- Carbaugh Run Rhyolite Quarry Site (36AD30)
- U.S. National Register of Historic Places
- Location: On top of Snaggy Ridge, west of Carbaugh Run, in Franklin Township, Adams County, Pennsylvania
- Nearest city: Cashtown
- Coordinates: 39°53′2.4″N 77°27′26.4″W﻿ / ﻿39.884000°N 77.457333°W
- Area: 101 acres (41 ha)
- NRHP reference No.: 86000817
- Added to NRHP: January 15, 1986

= Carbaugh Run Rhyolite Quarry Site =

The Carbaugh Run Rhyolite Quarry Site is an archaeological site in Franklin Township, Adams County, Pennsylvania, United States. It is composed of two smaller sites: a group of small quarries on top of Snaggy Ridge, and the remnants of what may have been a campsite along Carbaugh Run below the ridge.

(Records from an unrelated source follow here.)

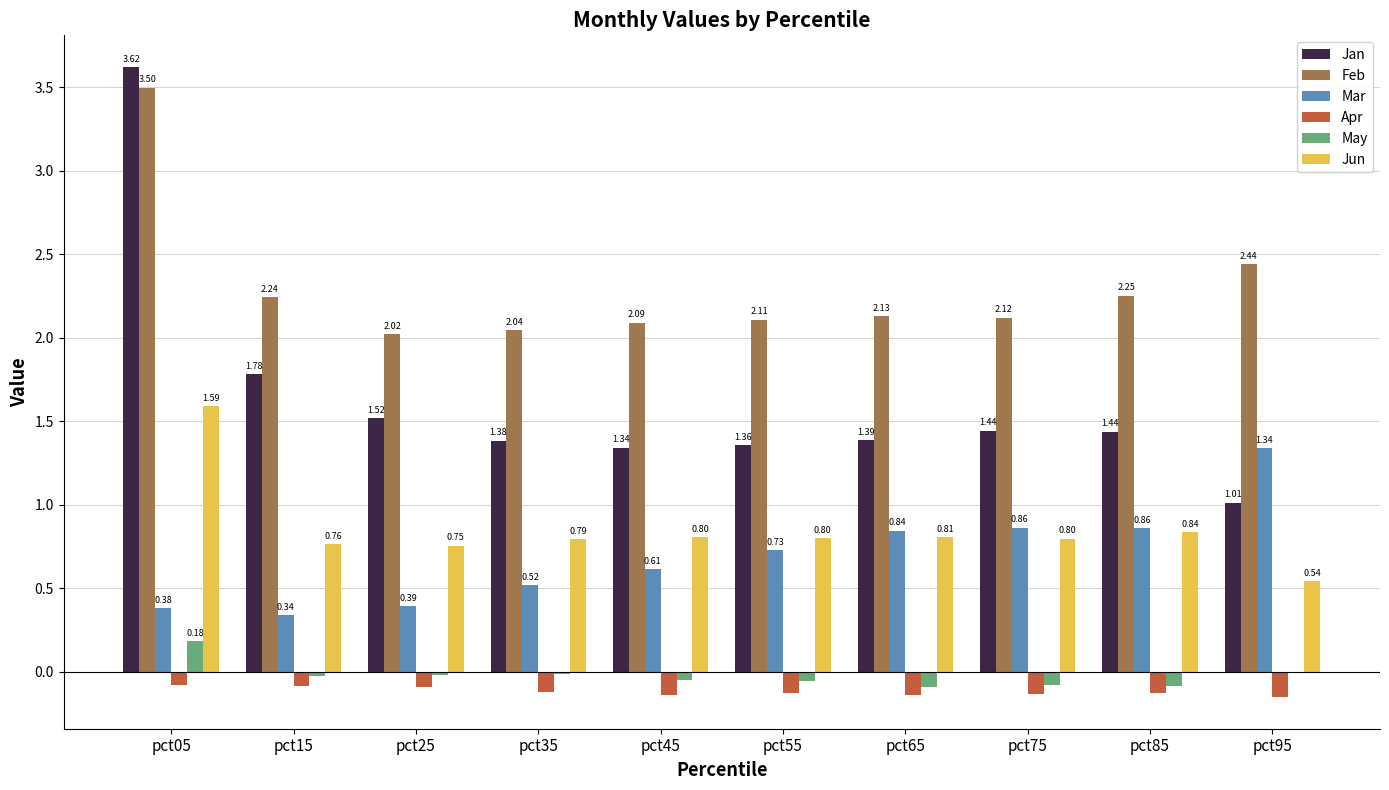

How many Mar values are between 0 and 1?

9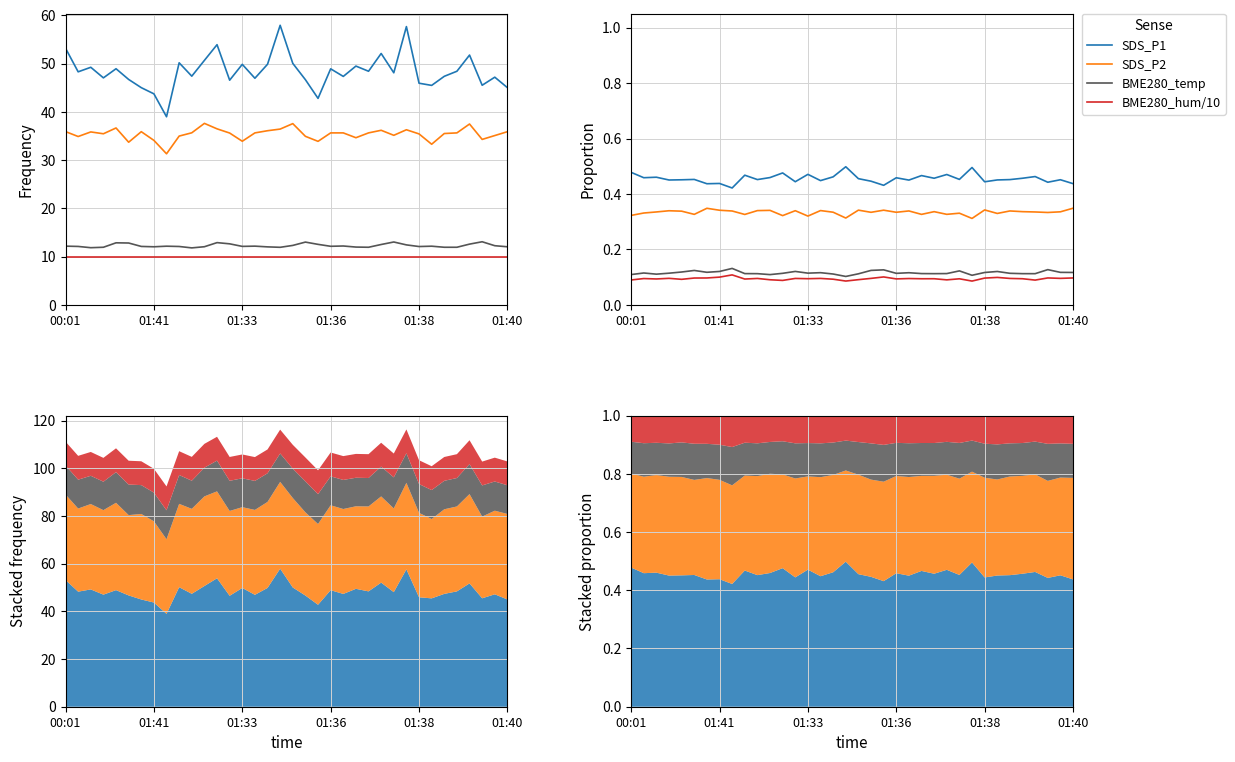

At which category does the chart reach its peak across all series?

17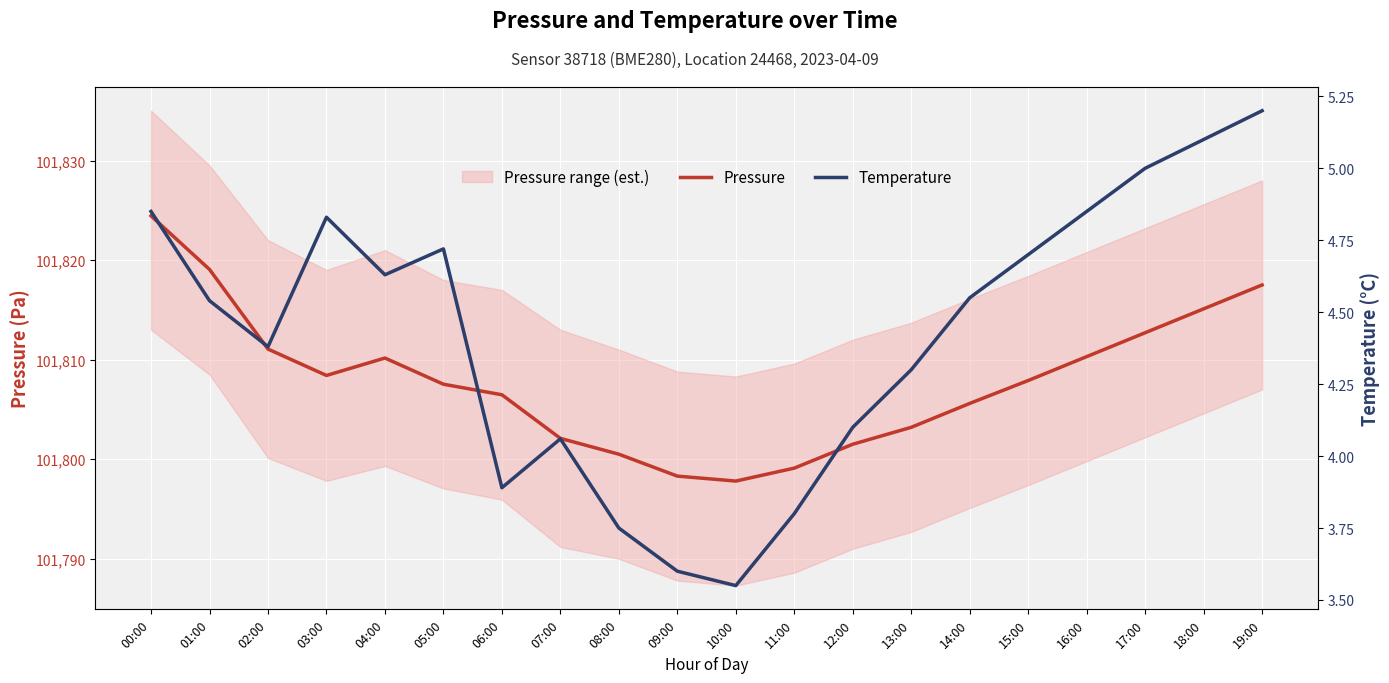

Reading left to right, list all the values displayed in this chart.

Pressure: 00:00=101824.4	01:00=101819.1	02:00=101811.1	03:00=101808.4	04:00=101810.2	05:00=101807.5	06:00=101806.5	07:00=101802.1	08:00=101800.5	09:00=101798.3	10:00=101797.8	11:00=101799.1	12:00=101801.5	13:00=101803.2	14:00=101805.6	15:00=101807.9	16:00=101810.3	17:00=101812.7	18:00=101815.1	19:00=101817.5
Temperature: 00:00=4.8	01:00=4.5	02:00=4.4	03:00=4.8	04:00=4.6	05:00=4.7	06:00=3.9	07:00=4.1	08:00=3.8	09:00=3.6	10:00=3.5	11:00=3.8	12:00=4.1	13:00=4.3	14:00=4.5	15:00=4.7	16:00=4.8	17:00=5.0	18:00=5.1	19:00=5.2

Since their discovery by Norman Keefer in the 1920s, the quarries have been examined informally by a wide range of archaeologists, but no formal study of the site has been conducted. Several other prehistoric quarries are located in the area; it is one of three known quarries along South Mountain alone. The site has been rated as one of Pennsylvania's leading rhyolite quarries: with forty or more pits, it is one of the largest rhyolite quarry sites in the state. It is believed that the stone still present at the site can be used to determine the origins of rhyolite found in other sites statewide, thus providing clues about trade networks during the period that the quarries were worked. Also significant is the potential connection between the quarries and the streamside site, which may reveal evidence of settlement patterns in the region.

In 1986, the Carbaugh Run Rhyolite Quarry Site was listed on the National Register of Historic Places for its archaeological significance.